→ Source extract
+++

RYCE MOTORS LIMITED v JONATHAN KIPRONO RUTO & another [2009] KEHC 2463 (KLR) | Stay Of Execution | Esheria

RYCE MOTORS LIMITED v JONATHAN KIPRONO RUTO & another [2009] KEHC 2463 (KLR)

Full Case Text

REPUBLIC OF KENYA IN THE HIGH COURT OF KENYA AT NAIROBI

(MILIMANI COMMERCIAL COURTS) Civil Suit 559 of 1995

RYCE MOTORS LIMITED……………..…..……………….…PLAINTIFF

VERSUS

JONATHAN KIPRONO RUTO….…………………..……1ST DEFENDANT

MIDWAY ASSURANCE INTERNATIONAL LTD…..….2ND DEFENDANT

R U L I N G

This is Notice of Motion application dated 27th November, 2007 brought under Order XLI rule 4 and Order L rule 1 of the civil Procedure Rules.  It seeks the following orders:

1. THAT this application be certified as urgent.

2. THAT service of this application upon the 1st Defendant in the first instance be dispensed with and the application be initially heard exparte

3. THAT there be a stay of execution of the Judgment and Decree in the above mentioned case given on 29th May, 2002 pending the hearing and determination of the intended appeal against the order of this Honourable Court made on 31st October, 2007.

4. THAT the costs of this application be provided for.

The application is based on the following grounds:

(a)The Plaintiff being aggrieved by the said Decree applied for review thereof on 28th June, 2007 on the ground that the Judgment and Decree were a nullity in law.

(b)The Judgment which gave rise to the Decree was not pronounced or delivered by the Court as required by the mandatory provisions of the Law.

(c)In the ruling delivered on 31st October, 2007 this Honourable Court dismissed the said application for review and ruled that the said Judgment was valid.

(d)The Plaintiff has a statutory right of Appeal against the said ruling and order.

(e)Being aggrieved by the said ruling the Plaintiff has exercised the said right of Appeal and lodged a Notice of Appeal against the ruling.

(f)The decretal sum is already secured for the decree holder in a joint account opened in the names of the decree holder’s Advocates and the Plaintiff’s Advocates.

(g)The Plaintiff will suffer irreparable loss if the said decree is enforced before the intended appeal is heard and determined thereby rendering the Appeal nugatory.

+++

→ Available data

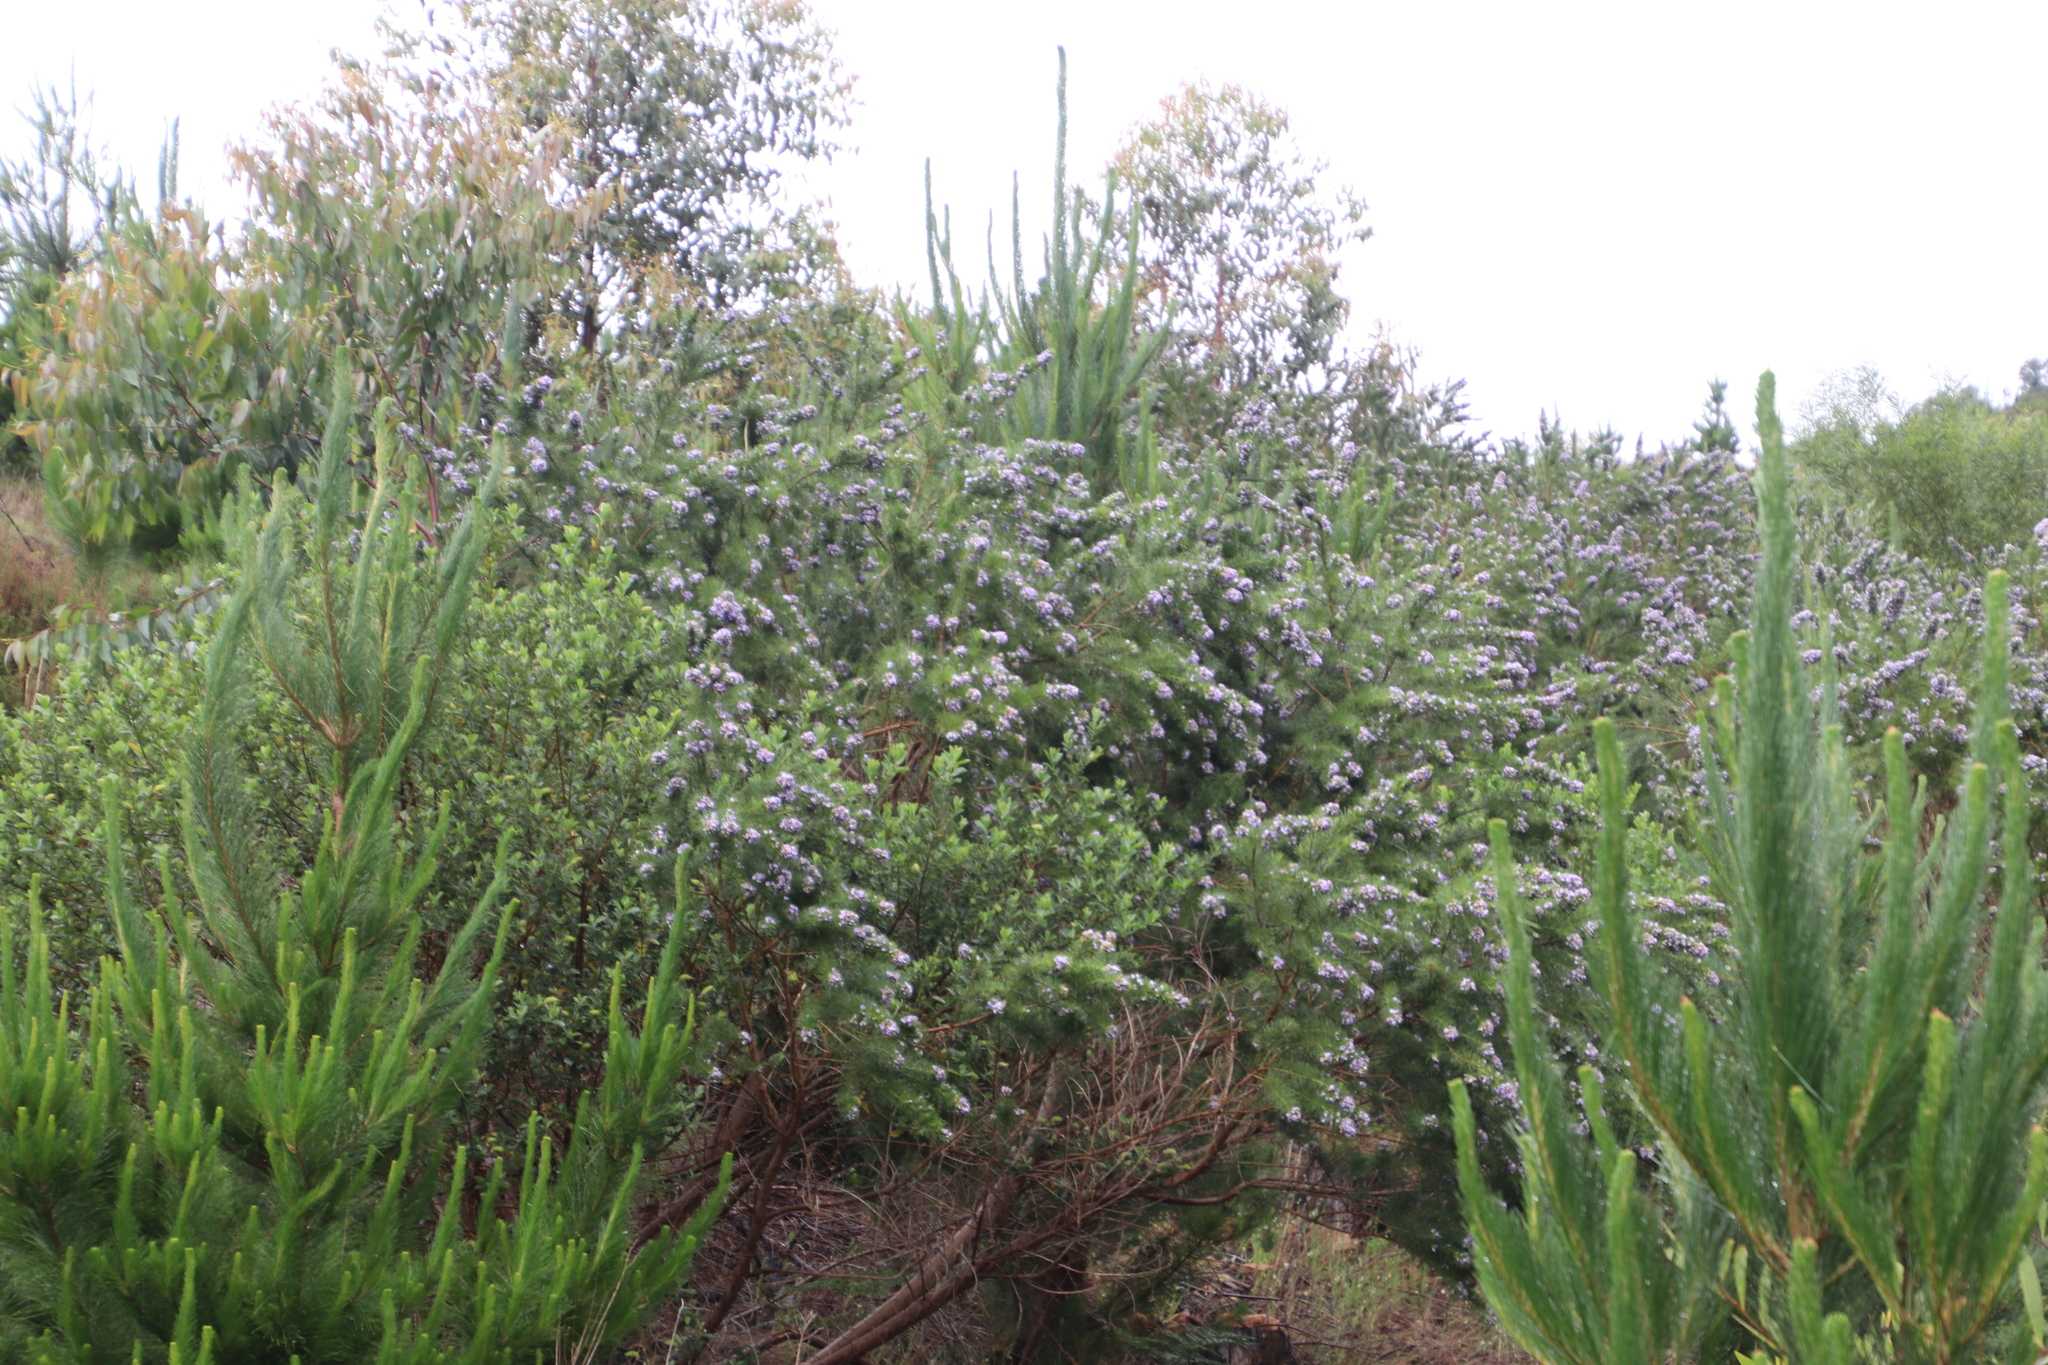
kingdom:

+++

→ Task set
• 1. Using the ruling, explain in one to three sentences why the Plaintiff applied for review of the Decree.
• 2. Answer these questions from the ruling.
(a) What date does the Notice of Motion application bear?
(b) In whose names is the joint account that holds the decretal sum?
(c) On what date did the Court deliver the ruling that dismissed the application for review?
• 3. Write the next part of the ruling, continuing after the last ground shown.

→ Response list
• 1. The Plaintiff applied for review on the ground that the Judgment and Decree were a nullity in law. It said this was because the Judgment was not pronounced or delivered by the Court as the mandatory provisions of the law require.

• 2.
(a) 27th November, 2007.
(b) The joint account is in the names of the decree holder's Advocates and the Plaintiff's Advocates.
(c) 31st October, 2007.

• 3.
(h)The Plaintiff has arguable and/or good grounds of appeal against the said ruling and order.

The application is supported by an affidavit sworn by Habil Omwaka the Personnel and Administration Manager of the Plaintiff Company, dated 18th November, 2007.  That affidavit annexes a Notice of Appeal to the Court of Appeal.  It also annexes a fixed deposit receipt as proof that the decretal sum has already been deposited in a joint interest earning account in the names of the Plaintiff’s Advocates and the Respondent’s Advocates.  The deposit receipt is exhibit 2 in the supporting affidavit.

The Defendants/Respondents have filed grounds of opposition dated 18th January, 2008 where only one ground is raised which is, that the Plaintiff’s (instant) application is incompetent and an abuse of the Court process.  Both parties filed submissions which were highlighted before me on the 8th May, 2009.

I have considered the application, the grounds of opposition and the submissions by both counsels.  The application seeks to stay the execution of this court’s judgment and decree given on 29th April 2002 pending an intended appeal before the Court of Appeal as against this court’s order made on 31st October, 2007. This court’s discretion to order stay of execution is fettered by three conditions which are set out in the Court of Appeal decision of HALAI & ANOTHER  VS  THORNTON & TURPIN [1963] LTD [1990] KLR365where Gicheru, JA, Chesoni and Cockar Ag JJA held:

“The High Court’s discretion to order a stay of execution of its order or decree is fettered by three conditions.  Firstly the applicant must establish a sufficient cause, secondly the court must be satisfied that substantial loss would ensue from a refusal to grant a stay and thirdly the applicant must furnish security.  The application must of course be made without unreasonable delay.”

The brief background of this matter is that the suit was filed on 21st February, 1995.  The matter was heard by Hon. Justice Osiemo, J.  who delivered a judgment on 29th May, 2002 in favour of the 2nd Defendant.  The Plaintiff who is the Applicant has contested the delivery of the alleged judgment.  It is the Plaintiff’s case that the judgment was not pronounced or delivered by the court as required by the law.

Only the Plaintiff filed an affidavit in this application, the Defendants opting to file grounds of opposition.  As correctly stated by Mr. Oyatsi, having chosen to file grounds of opposition, the facts deponed to by the Plaintiff in the affidavit are uncontroverted.  The Defendant cannot depend on facts alluded to in their submissions especially if those facts contradict the affidavit sworn by the Plaintiff.   The facts given by the Plaintiff in the affidavit should carry the day.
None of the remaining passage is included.